## Exercise aim
Write out exactly the lines from the one containing "vfov_deg: 44.2" through the last line of the records below, both included, and leave out any pictures.

Camera metadata records
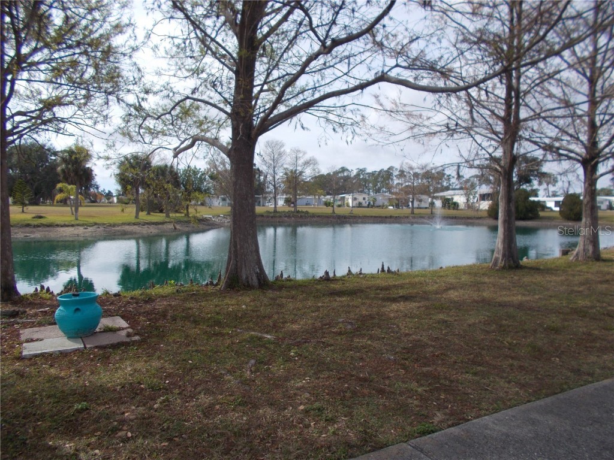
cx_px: 307
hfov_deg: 67.3
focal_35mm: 26
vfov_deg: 53.1
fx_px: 461
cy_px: 230
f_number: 8
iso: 80
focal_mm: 4.6
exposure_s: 1/160
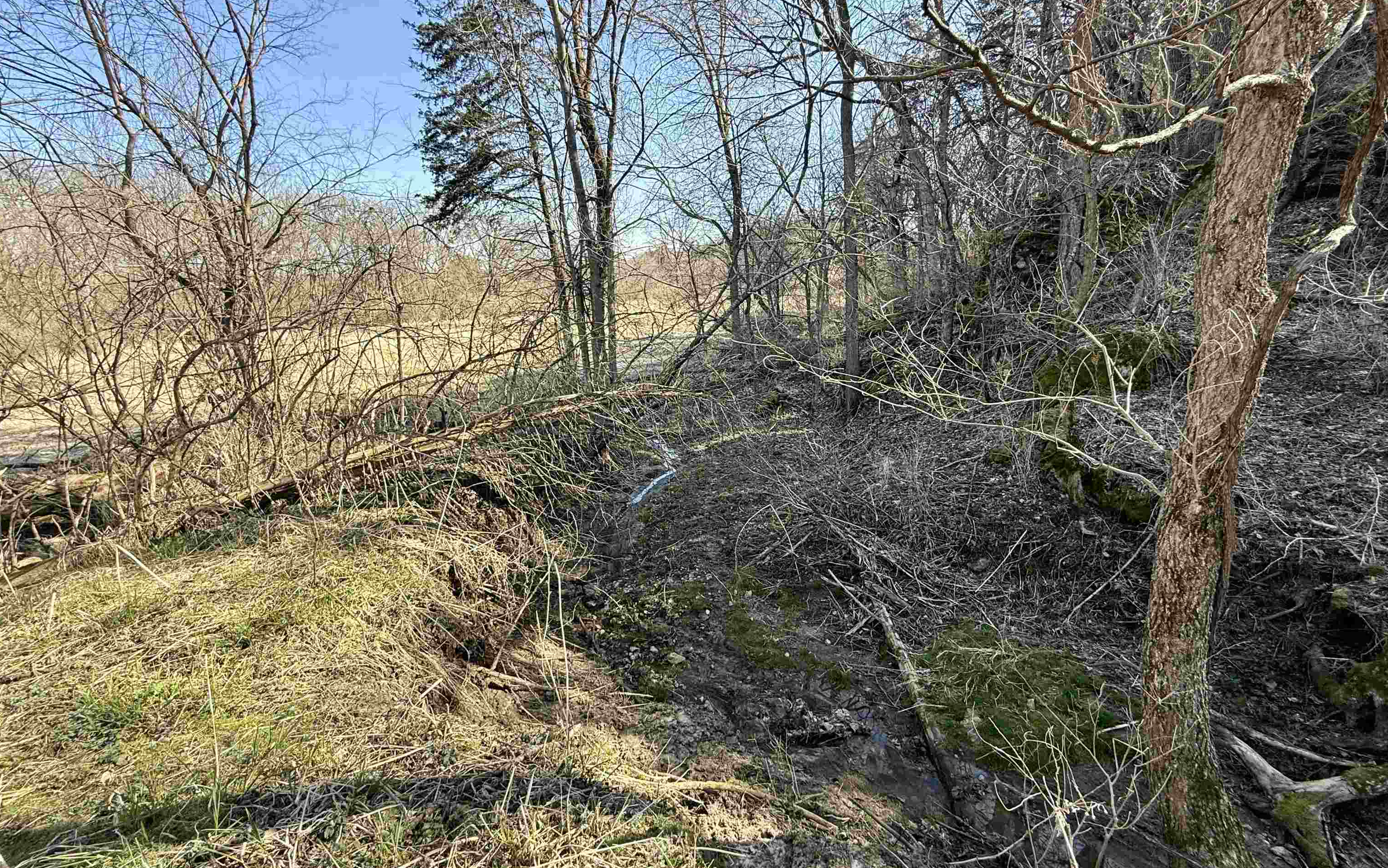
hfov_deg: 101.5
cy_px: 427
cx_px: 697
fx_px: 567
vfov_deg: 74.8
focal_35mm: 15
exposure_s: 1/306
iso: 64
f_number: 2.2
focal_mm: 2.22
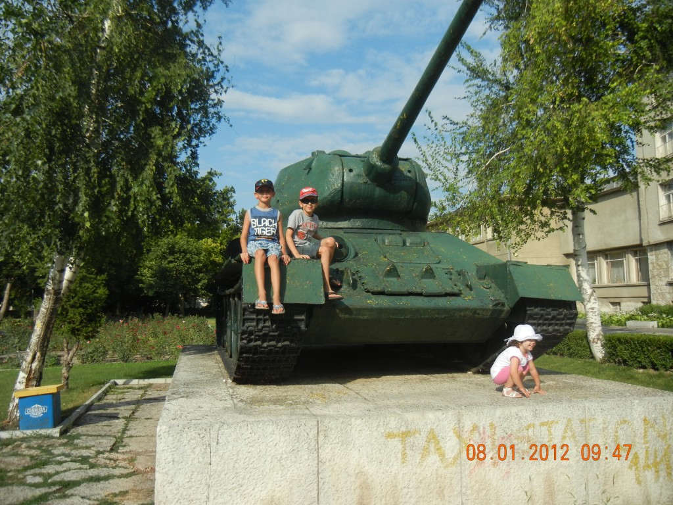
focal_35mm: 30
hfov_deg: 60.0
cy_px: 252
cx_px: 336
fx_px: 583
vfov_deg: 46.8
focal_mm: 5.4
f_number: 7
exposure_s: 1/395
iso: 160
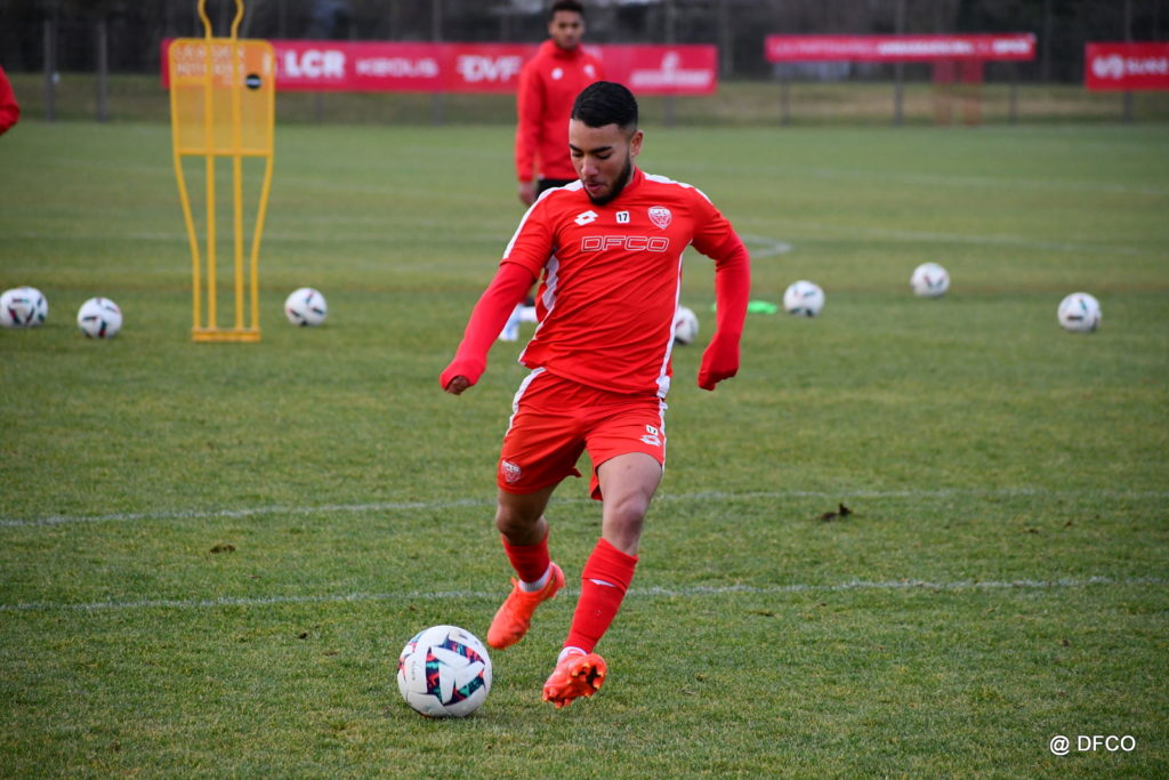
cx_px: 584
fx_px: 6560
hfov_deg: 10.2
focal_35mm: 202
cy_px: 390
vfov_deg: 6.8
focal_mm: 135
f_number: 4.8
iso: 1600
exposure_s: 1/640
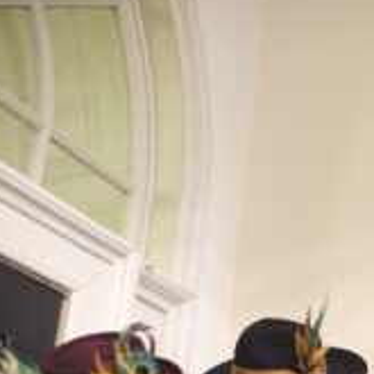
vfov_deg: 23.4
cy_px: 290
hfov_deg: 22.4
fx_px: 892
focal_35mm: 73
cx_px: 406
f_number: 2
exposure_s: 1/200
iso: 500
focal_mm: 35
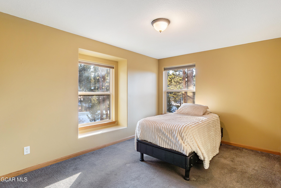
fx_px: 141
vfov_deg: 67.5
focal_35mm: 18
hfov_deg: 90.0
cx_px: 140
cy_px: 94
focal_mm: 12
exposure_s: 1/2
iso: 100
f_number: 10
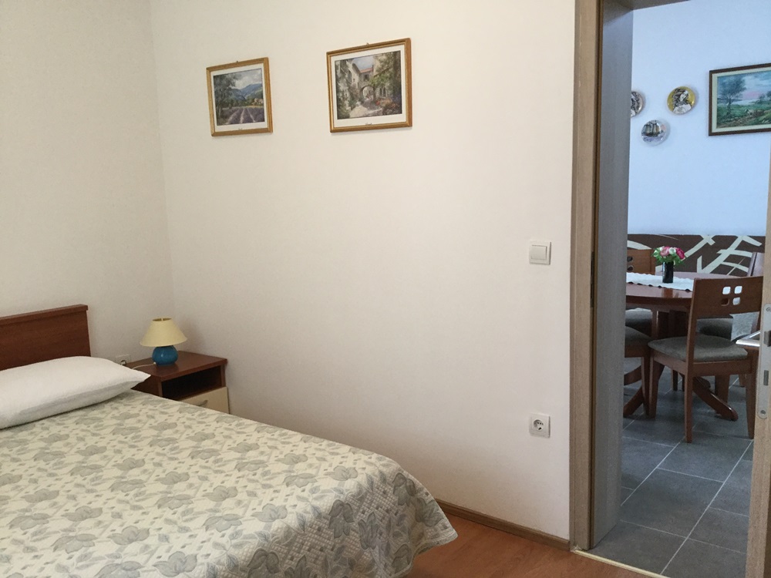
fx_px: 690
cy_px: 289
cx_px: 386
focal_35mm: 31
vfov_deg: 45.4
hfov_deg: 58.4
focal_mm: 3.3
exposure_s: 1/33
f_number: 2.4
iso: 160
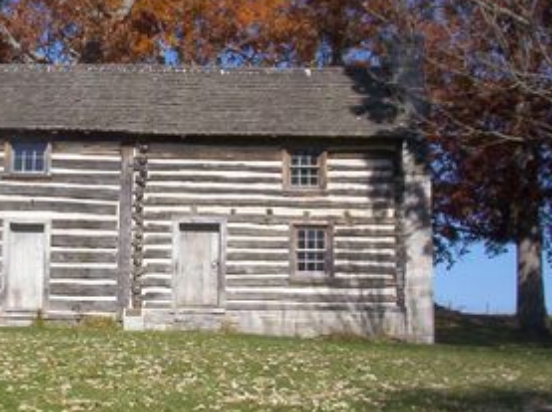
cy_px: 150
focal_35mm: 75
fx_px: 1194
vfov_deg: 19.6
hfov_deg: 25.2
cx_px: 56
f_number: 8
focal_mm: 6
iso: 100
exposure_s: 1/314
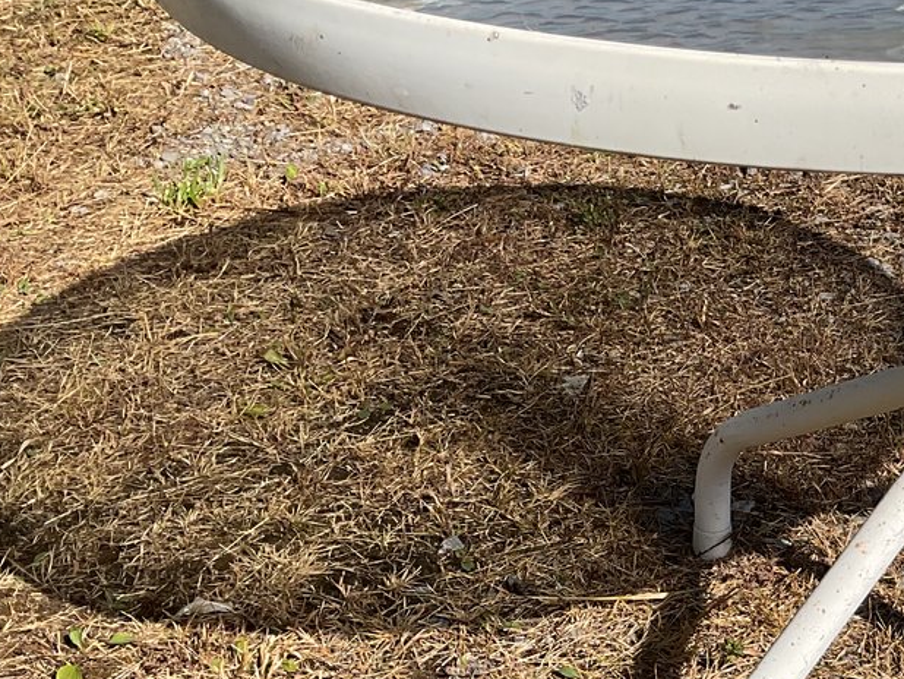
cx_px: 1061
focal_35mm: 71
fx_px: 1855
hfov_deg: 24.9
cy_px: 732
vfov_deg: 19.9
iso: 16
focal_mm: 3
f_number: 1.8
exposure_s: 1/2058
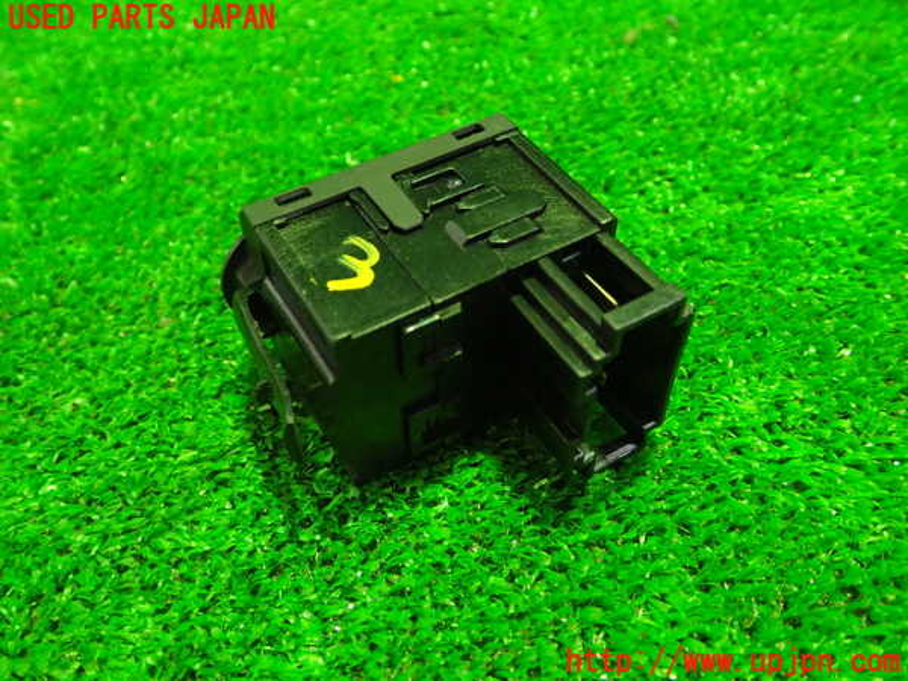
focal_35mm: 32
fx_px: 839
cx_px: 454
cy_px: 340
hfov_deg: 56.8
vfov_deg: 44.2
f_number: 2.4
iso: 800
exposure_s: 1/20
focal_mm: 5.79
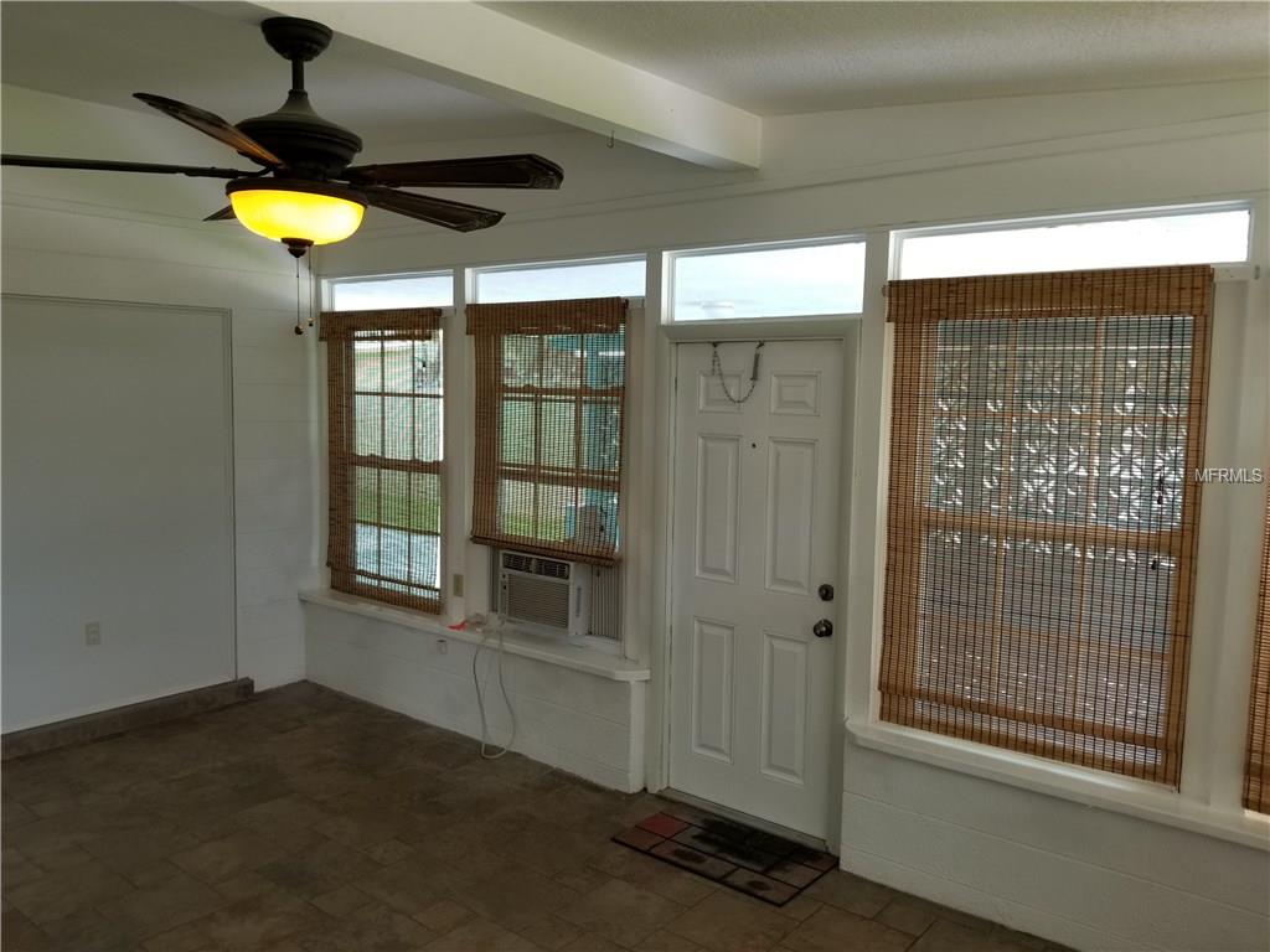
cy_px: 476
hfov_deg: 67.3
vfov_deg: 53.1
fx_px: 954
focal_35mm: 26
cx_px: 635
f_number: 1.7
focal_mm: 4.25
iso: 50
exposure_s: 1/56
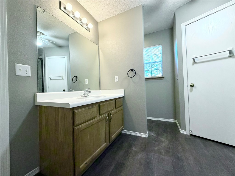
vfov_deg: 85.7
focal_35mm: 14
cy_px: 88
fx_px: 95
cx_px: 118
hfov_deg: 102.1
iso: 400
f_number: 2.2
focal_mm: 2.22
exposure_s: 1/60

## Result for this exercise
vfov_deg: 44.2
f_number: 2.4
iso: 800
exposure_s: 1/20
focal_mm: 5.79
cy_px: 476
hfov_deg: 67.3
vfov_deg: 53.1
fx_px: 954
focal_35mm: 26
cx_px: 635
f_number: 1.7
focal_mm: 4.25
iso: 50
exposure_s: 1/56
vfov_deg: 85.7
focal_35mm: 14
cy_px: 88
fx_px: 95
cx_px: 118
hfov_deg: 102.1
iso: 400
f_number: 2.2
focal_mm: 2.22
exposure_s: 1/60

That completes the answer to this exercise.